To get the articles Schwartz allegedly played digital cat-and-mouse with security for both JSTOR and MIT to hide his equipment, storage devices and physical presence. After being chased around the wireless networks for weeks, he eventually, allegedly, broke into a wiring closet to get a physical connection that gave his computers more reliable access but made the whole process more risky for him.
He was arrested Jan. 6 and indicted today for computer fraud, wire fraud and damage to computer systems during the commission of a crime. A statement from JSTOR said the company retrieved all its data and is cooperating with the U.S. Attorney's office that is prosecuting the case.
Schwartz has not yet said anything publicly about the charges or his opinion of JSTOR's commercial service.
In 2007, though, according to his personal site Schwartz founded the nonprofit Open Library, a site designed to be to books what Wikipedia is to concepts. Its goal is to have a web page offering specific information about background, contents, point of view, availability and other information provided by members of the public, on every book ever published.
According to the indictment, Schwartz was trying to download as much of JSTOR's database of research and review articles as possible, then distribute them for free.
Rather than use his own legitimate access to JSTOR through his job as a fellow at the Harvard Ethics Center on Institutional Corruption, he tried to avoid detection by downloading the articles through guest accounts at MIT, which is right down the road from Harvard and offers free wireless access to guests who register with the network.

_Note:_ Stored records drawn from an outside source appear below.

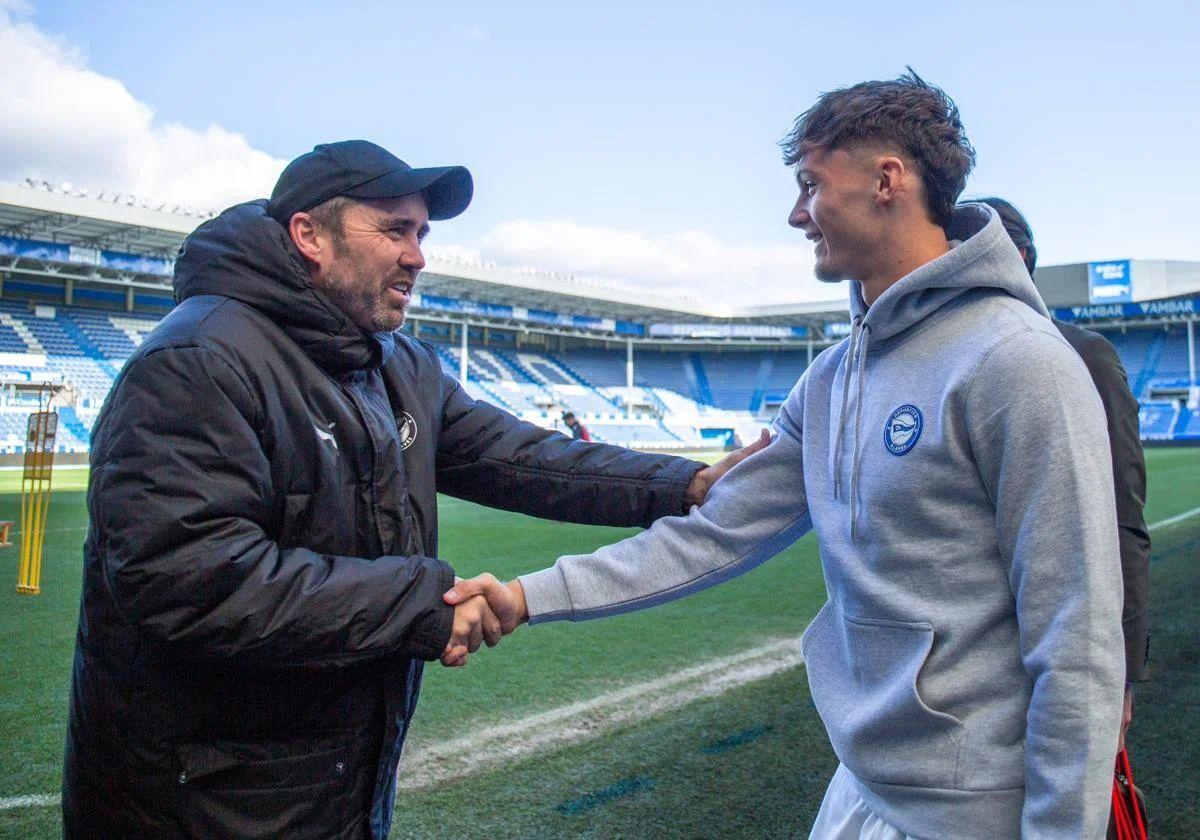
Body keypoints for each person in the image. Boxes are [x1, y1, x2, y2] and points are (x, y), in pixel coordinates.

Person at [449, 73, 1125, 839]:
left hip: (971, 811)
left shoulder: (1017, 362)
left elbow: (1078, 635)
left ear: (887, 181)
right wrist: (527, 596)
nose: (797, 213)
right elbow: (713, 535)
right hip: (861, 788)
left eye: (811, 185)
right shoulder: (832, 377)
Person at [61, 140, 765, 839]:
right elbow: (187, 580)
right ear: (309, 235)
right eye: (395, 229)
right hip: (197, 800)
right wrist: (421, 602)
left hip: (330, 781)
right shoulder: (200, 361)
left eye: (422, 233)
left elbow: (518, 457)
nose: (418, 255)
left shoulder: (395, 363)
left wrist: (686, 483)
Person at [977, 195, 1150, 750]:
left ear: (1018, 255)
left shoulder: (1082, 354)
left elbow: (1122, 519)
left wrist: (1120, 673)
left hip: (1063, 647)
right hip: (968, 667)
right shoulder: (937, 361)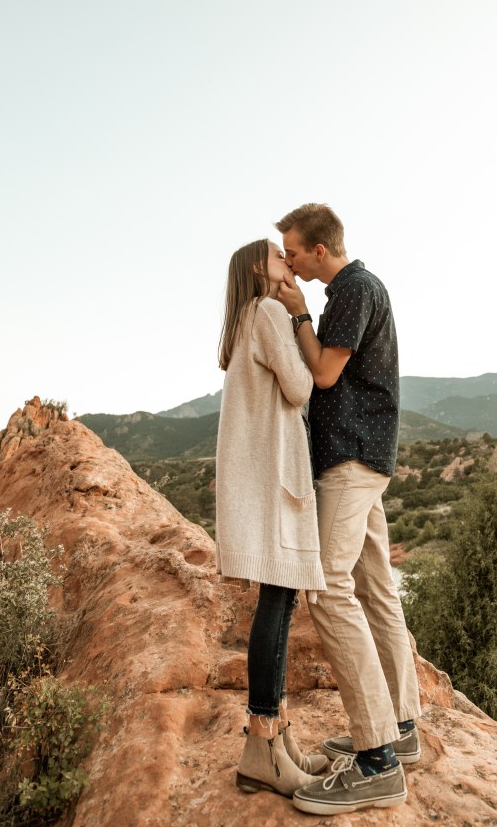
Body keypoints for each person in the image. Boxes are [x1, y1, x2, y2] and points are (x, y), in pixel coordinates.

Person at [274, 203, 422, 816]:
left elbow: (326, 374)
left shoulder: (353, 289)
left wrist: (297, 313)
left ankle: (377, 759)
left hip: (351, 457)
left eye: (292, 251)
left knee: (329, 588)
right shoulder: (360, 287)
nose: (287, 260)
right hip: (367, 456)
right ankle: (401, 727)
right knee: (375, 587)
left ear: (319, 250)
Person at [215, 238, 328, 798]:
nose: (287, 259)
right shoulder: (266, 312)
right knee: (276, 606)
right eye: (276, 255)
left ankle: (278, 736)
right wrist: (296, 314)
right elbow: (302, 386)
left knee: (278, 604)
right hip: (272, 489)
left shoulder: (245, 317)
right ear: (258, 270)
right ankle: (261, 742)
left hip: (260, 486)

According to the indictment, Schwartz bought an Acer laptop specifically to serve as a download agent, loaded it up with an application called Keepgrabbing.py to automate the download of content from JSTOR and to get around JSTOR security designed to prevent mass downloads.

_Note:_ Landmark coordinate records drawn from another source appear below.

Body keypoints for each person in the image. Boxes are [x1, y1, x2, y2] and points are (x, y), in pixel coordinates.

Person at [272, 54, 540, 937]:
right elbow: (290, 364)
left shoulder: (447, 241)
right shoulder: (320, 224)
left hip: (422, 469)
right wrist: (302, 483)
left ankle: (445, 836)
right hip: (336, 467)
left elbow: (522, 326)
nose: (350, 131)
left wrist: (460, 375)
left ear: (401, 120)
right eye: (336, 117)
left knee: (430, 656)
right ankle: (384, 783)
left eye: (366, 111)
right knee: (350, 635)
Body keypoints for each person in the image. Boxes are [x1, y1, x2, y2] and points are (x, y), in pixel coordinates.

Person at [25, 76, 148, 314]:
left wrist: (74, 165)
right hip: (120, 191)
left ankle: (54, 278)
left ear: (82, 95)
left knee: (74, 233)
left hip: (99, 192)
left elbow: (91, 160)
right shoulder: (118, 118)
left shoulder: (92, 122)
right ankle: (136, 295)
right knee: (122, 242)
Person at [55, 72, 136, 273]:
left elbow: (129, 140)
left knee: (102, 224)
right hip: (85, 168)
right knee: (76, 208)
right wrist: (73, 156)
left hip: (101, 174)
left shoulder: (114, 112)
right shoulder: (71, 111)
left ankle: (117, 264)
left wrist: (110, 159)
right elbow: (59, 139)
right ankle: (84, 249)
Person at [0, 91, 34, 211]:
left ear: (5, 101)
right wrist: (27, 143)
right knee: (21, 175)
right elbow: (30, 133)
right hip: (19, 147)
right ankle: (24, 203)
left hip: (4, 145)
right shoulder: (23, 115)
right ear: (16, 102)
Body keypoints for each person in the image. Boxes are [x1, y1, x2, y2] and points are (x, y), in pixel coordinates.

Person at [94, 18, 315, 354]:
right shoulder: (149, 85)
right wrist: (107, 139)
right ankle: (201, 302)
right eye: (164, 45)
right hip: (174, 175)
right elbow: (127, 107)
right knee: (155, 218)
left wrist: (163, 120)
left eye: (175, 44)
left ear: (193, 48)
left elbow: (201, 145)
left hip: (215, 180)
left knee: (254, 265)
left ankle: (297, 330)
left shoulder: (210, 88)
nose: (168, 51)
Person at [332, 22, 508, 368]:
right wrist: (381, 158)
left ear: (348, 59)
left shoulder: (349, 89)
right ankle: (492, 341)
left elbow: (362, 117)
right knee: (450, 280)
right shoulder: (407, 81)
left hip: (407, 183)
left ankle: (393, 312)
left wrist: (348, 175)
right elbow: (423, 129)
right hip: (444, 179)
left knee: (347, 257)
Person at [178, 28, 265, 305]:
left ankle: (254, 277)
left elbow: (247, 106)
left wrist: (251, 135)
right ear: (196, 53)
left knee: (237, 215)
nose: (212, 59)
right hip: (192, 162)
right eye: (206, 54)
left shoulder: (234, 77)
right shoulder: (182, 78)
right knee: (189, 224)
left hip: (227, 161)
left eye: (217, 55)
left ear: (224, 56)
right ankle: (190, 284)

On Sept. 25, 2010, the indictment says, Schwartz drove to MIT, logged in as a guest to MIT's campus-wide wireless data network under the name "Gary Host," and began downloading an "extraordinary" volume of files from JSTOR.
JSTOR pays science and academic publishers for the right to distribute full-text and graphic versions of their published content, primarily to universities and research-oriented companies. Subscriptions to JSTOR can run to $50,000 per year for a university. JSTOR pays part of the proceeds back to the publications and authors and keeps the rest.
Within hours both JSTOR and MIT noticed someone hoovering up the content faster than any legitimate user would, and cut off access by blocking the IP address for "Gary Host's" laptop – which used the computer name "Ghost Laptop."
Sept. 26, the indictment charges, Schwartz went back to MIT, logged in using a different IP address, and turned the data faucet back on.
This time JSTOR blocked not only Ghost Laptop's IP, but a range of IP addresses in the same neighborhood, cutting of a chunk of MIT from access to JSTOR data for three days.
MIT, warned by JSTOR that someone was trying to download its whole database, cut Schwartz off by banning the MAC address on Ghost Laptop from getting an IP address on MIT's network and began a physical search for Ghost Laptop and its owner in the area of campus assigned the IP addresses Schwartz had used.
That kept Schwartz offline until Sept. 28, when he allegedly spoofed the mac address of another machine, re-registered Ghost Laptop and got a new IP address not in the range he was rejected from earlier.
On Oct. 28 Schwartz showed up again at MIT with a "Ghost Macbook" to which he registered the name "Grace Host."
On Oct. 29 the indictment charges, Schwartz used both ghosts simultaneously to request and donload "an extraordinary volume of articles from JSTOR. The pace was so fast that it brought down some of JSTOR's servers."
JSTOR cut off all of MIT from access to its data for days.
That didn't stop Schwartz, who kept coming back in November and December to download more than two million articles, "more than one hundred times the number of downloads during the same period by all the legitimate MIT JSTOR users combined," according to the Attorney General's note to the Grand Jury.
He couldn't keep up the pace if he had to keep switching MAC and IP addresses, though. He solved the problem by walking into MIT's Building 16, breaking into a wiring closet, and plugging directly into the network through Ethernet ports he found there.
He hid the laptops and a series of external hard drives under a box to keep searchers from finding it, but still had to sneak in to swap out the external hard drives when they were filled.
To avoid being identified by security cameras he held his bicycle helmet up to his face and peered through the air slits.
During one of his hard drive recoveries he was spotted by MIT Police, who asked him for identification. Instead Schwartz allegedly ran carrying a USB drive with a version of Keepgrabbing.py, the automated download program that had been vacuuming JSTOR's database.
He has not yet commented on either the indictment or his plans for defense.